Я тоже изменился. У меня пропал аппетит и начали мучить частые неожиданные боли в животе. Я стал мрачным и несчастным.
— Хватит кукситься, — сказал мне как-то за ужином отец. — Жизнь продолжается. Надо справляться с неприятностями.
Я и справлялся. Я знал, что калитка в загоне Счастливчика открылась не сама. Я продырявил шины микроавтобуса своим складным ножом и оставил нож торчать в резине, чтобы отец не сомневался насчет того, кто это сделал. Он вызвал полицейских, и они сделали вид, будто арестовывают меня. Мы поездили в патрульной машине по нашему району, и полицейские говорили со мной «по-мужски». Потом они сказали, что отвезут меня домой, если я обещаю «держать себя в рамках».
На следующий день я запер Счастливчика в микроавтобусе, и он обгадил водительское сиденье. Тогда отец собрал все книги, что я читал с подачи Арта, — Бернард Маламуд, Рэй Брэдбери, Исаак Башевис Зингер — и сжег их на садовом гриле.
— Ну и как тебе это нравится, умник? — спросил он меня, поливая книги жидкостью для розжига.
— Мне-то что, — сказал я. — Они записаны на твой абонемент.

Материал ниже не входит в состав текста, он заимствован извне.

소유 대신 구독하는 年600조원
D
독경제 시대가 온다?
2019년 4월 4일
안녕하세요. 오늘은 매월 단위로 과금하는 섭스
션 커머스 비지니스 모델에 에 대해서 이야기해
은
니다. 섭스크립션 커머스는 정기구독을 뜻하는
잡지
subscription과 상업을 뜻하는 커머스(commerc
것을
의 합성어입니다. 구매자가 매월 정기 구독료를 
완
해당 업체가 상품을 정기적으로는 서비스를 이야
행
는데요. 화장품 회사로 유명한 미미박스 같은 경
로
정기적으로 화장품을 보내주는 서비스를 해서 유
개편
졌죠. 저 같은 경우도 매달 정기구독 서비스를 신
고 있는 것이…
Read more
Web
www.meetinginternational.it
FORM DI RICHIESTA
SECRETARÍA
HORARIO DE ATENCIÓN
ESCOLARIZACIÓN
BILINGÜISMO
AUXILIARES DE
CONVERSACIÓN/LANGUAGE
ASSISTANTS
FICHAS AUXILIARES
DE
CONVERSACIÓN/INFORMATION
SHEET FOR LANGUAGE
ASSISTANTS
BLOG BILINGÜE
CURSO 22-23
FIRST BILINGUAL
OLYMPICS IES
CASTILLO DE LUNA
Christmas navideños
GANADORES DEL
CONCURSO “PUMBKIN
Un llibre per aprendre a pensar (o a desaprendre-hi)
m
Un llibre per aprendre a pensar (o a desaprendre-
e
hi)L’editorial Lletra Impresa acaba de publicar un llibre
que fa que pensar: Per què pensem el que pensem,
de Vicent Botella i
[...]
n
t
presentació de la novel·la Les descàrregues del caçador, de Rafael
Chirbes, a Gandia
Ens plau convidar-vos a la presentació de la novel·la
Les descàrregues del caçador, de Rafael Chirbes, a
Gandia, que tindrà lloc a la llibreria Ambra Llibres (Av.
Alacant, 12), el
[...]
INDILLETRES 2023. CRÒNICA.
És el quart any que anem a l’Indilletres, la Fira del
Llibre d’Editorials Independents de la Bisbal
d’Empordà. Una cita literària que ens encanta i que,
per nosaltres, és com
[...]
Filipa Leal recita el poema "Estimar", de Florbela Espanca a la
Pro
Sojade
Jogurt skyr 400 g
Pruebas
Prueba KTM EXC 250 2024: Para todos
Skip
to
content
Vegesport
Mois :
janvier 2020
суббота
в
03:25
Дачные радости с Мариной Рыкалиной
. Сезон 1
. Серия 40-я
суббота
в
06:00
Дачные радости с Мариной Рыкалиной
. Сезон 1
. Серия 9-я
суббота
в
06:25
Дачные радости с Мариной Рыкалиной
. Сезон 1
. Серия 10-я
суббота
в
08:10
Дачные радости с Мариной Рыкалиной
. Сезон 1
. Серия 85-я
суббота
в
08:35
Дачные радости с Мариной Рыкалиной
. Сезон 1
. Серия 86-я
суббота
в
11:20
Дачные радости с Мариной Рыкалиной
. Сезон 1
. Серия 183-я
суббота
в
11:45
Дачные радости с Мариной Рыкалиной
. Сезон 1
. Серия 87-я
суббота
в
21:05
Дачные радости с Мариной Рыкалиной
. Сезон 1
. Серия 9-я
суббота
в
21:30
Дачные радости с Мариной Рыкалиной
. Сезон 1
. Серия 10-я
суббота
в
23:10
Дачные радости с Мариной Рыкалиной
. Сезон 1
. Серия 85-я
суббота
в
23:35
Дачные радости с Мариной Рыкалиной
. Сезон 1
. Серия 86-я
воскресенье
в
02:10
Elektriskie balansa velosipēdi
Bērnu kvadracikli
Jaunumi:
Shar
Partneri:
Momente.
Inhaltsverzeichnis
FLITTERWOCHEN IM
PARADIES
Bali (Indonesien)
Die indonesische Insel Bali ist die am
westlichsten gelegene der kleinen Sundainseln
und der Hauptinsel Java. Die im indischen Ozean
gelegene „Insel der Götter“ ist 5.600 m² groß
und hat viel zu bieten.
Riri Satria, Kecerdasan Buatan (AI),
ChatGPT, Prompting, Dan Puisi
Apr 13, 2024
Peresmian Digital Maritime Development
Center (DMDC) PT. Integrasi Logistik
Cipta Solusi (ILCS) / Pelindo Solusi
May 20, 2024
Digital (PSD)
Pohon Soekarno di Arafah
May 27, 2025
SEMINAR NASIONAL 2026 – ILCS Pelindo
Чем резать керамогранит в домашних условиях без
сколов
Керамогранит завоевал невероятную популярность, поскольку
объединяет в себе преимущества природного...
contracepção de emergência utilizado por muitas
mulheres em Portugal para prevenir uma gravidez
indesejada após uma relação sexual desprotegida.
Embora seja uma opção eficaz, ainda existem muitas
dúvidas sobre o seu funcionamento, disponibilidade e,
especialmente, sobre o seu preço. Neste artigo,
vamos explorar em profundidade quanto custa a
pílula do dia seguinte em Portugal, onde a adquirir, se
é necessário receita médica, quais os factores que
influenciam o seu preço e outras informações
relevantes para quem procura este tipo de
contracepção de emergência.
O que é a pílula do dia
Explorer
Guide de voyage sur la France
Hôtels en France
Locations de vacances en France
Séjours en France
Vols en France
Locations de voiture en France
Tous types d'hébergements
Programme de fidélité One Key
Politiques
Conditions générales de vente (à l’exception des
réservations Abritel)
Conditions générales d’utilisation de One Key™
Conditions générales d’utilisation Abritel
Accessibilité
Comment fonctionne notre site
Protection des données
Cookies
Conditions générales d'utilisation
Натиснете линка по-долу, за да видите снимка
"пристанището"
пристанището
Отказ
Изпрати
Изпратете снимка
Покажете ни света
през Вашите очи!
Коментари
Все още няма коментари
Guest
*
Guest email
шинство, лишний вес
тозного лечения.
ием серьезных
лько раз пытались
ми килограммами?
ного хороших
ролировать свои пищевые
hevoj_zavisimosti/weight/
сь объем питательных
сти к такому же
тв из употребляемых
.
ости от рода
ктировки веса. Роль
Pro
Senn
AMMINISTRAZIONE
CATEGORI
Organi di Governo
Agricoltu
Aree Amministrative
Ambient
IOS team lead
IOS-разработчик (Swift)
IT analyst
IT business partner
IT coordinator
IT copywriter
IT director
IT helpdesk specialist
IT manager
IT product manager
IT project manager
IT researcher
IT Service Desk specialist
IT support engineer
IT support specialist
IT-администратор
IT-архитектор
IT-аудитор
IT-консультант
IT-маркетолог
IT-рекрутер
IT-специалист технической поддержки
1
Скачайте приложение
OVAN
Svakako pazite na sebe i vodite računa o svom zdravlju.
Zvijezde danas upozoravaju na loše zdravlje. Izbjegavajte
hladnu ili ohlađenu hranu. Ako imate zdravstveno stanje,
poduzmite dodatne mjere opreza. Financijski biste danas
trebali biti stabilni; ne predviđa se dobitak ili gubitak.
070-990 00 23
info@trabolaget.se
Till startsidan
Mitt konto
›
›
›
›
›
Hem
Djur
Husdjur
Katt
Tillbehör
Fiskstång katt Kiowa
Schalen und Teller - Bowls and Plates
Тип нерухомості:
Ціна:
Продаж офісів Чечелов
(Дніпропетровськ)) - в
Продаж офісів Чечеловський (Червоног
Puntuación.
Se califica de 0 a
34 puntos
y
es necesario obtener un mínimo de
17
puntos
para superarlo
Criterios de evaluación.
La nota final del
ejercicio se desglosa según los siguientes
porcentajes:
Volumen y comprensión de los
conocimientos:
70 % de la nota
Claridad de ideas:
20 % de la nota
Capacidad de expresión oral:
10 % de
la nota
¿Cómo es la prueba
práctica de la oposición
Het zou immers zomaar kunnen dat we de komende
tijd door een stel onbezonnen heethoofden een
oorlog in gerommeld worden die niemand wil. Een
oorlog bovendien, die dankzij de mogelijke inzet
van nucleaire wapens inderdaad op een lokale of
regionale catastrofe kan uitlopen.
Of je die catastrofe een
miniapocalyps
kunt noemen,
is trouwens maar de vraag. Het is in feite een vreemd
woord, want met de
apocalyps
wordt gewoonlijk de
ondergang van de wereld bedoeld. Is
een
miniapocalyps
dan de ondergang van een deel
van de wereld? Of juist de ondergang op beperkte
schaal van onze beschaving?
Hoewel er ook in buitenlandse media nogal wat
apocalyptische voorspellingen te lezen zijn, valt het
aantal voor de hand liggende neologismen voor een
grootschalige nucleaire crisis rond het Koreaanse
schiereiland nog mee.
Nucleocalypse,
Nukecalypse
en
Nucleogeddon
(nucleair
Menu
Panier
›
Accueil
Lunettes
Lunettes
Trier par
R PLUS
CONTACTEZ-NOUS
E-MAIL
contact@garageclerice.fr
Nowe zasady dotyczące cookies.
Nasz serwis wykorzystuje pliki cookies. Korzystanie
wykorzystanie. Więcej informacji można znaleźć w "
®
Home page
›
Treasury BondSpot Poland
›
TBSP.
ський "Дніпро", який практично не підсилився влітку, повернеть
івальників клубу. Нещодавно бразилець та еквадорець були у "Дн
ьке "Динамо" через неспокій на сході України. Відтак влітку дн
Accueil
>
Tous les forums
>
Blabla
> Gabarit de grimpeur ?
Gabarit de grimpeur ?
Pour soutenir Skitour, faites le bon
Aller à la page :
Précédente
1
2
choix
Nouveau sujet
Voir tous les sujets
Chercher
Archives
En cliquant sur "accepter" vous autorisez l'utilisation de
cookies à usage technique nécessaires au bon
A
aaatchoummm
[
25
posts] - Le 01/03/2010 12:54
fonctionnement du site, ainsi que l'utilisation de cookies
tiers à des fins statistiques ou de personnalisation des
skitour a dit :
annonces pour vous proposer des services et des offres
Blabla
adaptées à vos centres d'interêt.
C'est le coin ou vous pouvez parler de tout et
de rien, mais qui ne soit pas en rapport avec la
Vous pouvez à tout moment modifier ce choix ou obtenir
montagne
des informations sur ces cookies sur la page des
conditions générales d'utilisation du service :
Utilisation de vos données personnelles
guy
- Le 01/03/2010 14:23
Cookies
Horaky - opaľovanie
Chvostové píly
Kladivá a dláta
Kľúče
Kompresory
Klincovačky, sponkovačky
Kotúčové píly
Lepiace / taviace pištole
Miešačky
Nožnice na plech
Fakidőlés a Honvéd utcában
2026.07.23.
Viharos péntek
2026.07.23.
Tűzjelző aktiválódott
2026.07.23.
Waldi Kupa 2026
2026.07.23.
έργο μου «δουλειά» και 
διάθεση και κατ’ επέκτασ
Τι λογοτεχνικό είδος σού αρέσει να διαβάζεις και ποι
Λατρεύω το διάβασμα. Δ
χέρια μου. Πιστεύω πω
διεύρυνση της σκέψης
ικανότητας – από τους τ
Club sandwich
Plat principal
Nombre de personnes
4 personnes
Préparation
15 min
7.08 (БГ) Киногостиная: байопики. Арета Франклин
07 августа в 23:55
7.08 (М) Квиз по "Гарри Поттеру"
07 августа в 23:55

В то лето я часто оставался у Арта на ночь. «Не злись. В этом никто не виноват». Так писал Арт.
— Вынь свою башку из задницы, — отвечал я, но продолжать не мог, потому что при одном только взгляде на него у меня на глаза наворачивались слезы.
В конце августа он позвонил мне. Скарсвел-коув, где он назначил мне встречу, был в четырех милях ходьбы через холмы, но за месяцы прогулок от школы до дома Арта я перестал бояться расстояний. По его просьбе я нес с собой воздушные шары.
Скарсвел-коув — это уединенный галечный пляж на море, куда люди приходят постоять в прибое и порыбачить. В тот день там не было никого, кроме двух престарелых рыбаков. Арт сидел на берегу. Его тело обмякло и поникло, голова упала вперед и слабо покачивалась на несуществующей шее. Я сел рядом с ним. В полумиле от нас взбивались в ледяную пену темно-синие волны.
— Что-то случилось? — спросил я.
Арт наклонил голову еще ниже. Подумал немного. Потом начал писать:
«Ты знаешь, что люди сумели добраться до ближнего космоса без ракет? Чак Йигер[37] улетел на скоростном самолете так высоко, что начал падать — падать вверх, а не вниз. На той высоте гравитация не действовала на самолет, и он начал вылетать из стратосферы. А небо стало бесцветным Как будто голубое небо — это лист бумаги, в центре которого выжгли дыру, а за той дырой — сплошная чернота. И все в звездах. Только вообрази себе, каково это — падать ВВЕРХ».
Я прочитал записку и поднял взгляд на Арта. Он уже писал новую. Вторая записка была попроще:
«С меня хватит. Серьезно — больше не могу. Я сдуваюсь пятнадцать-шестнадцать раз за день. Каждый час меня нужно подкачивать. Я все время плохо себя чувствую, и мне это ужасно надоело. Это не жизнь».
— Нет, — пробормотал я. В глазах у меня защипало. Набухли и покатились по щекам слезы. — Ты поправишься.
«Я так не думаю. И вопрос не в том, умру ли я. Вопрос в том — где. И я решил. Хочу проверить, высоко ли я смогу взлететь. Хочу узнать, правда ли это. Правда ли, что небо на самом верху открывается».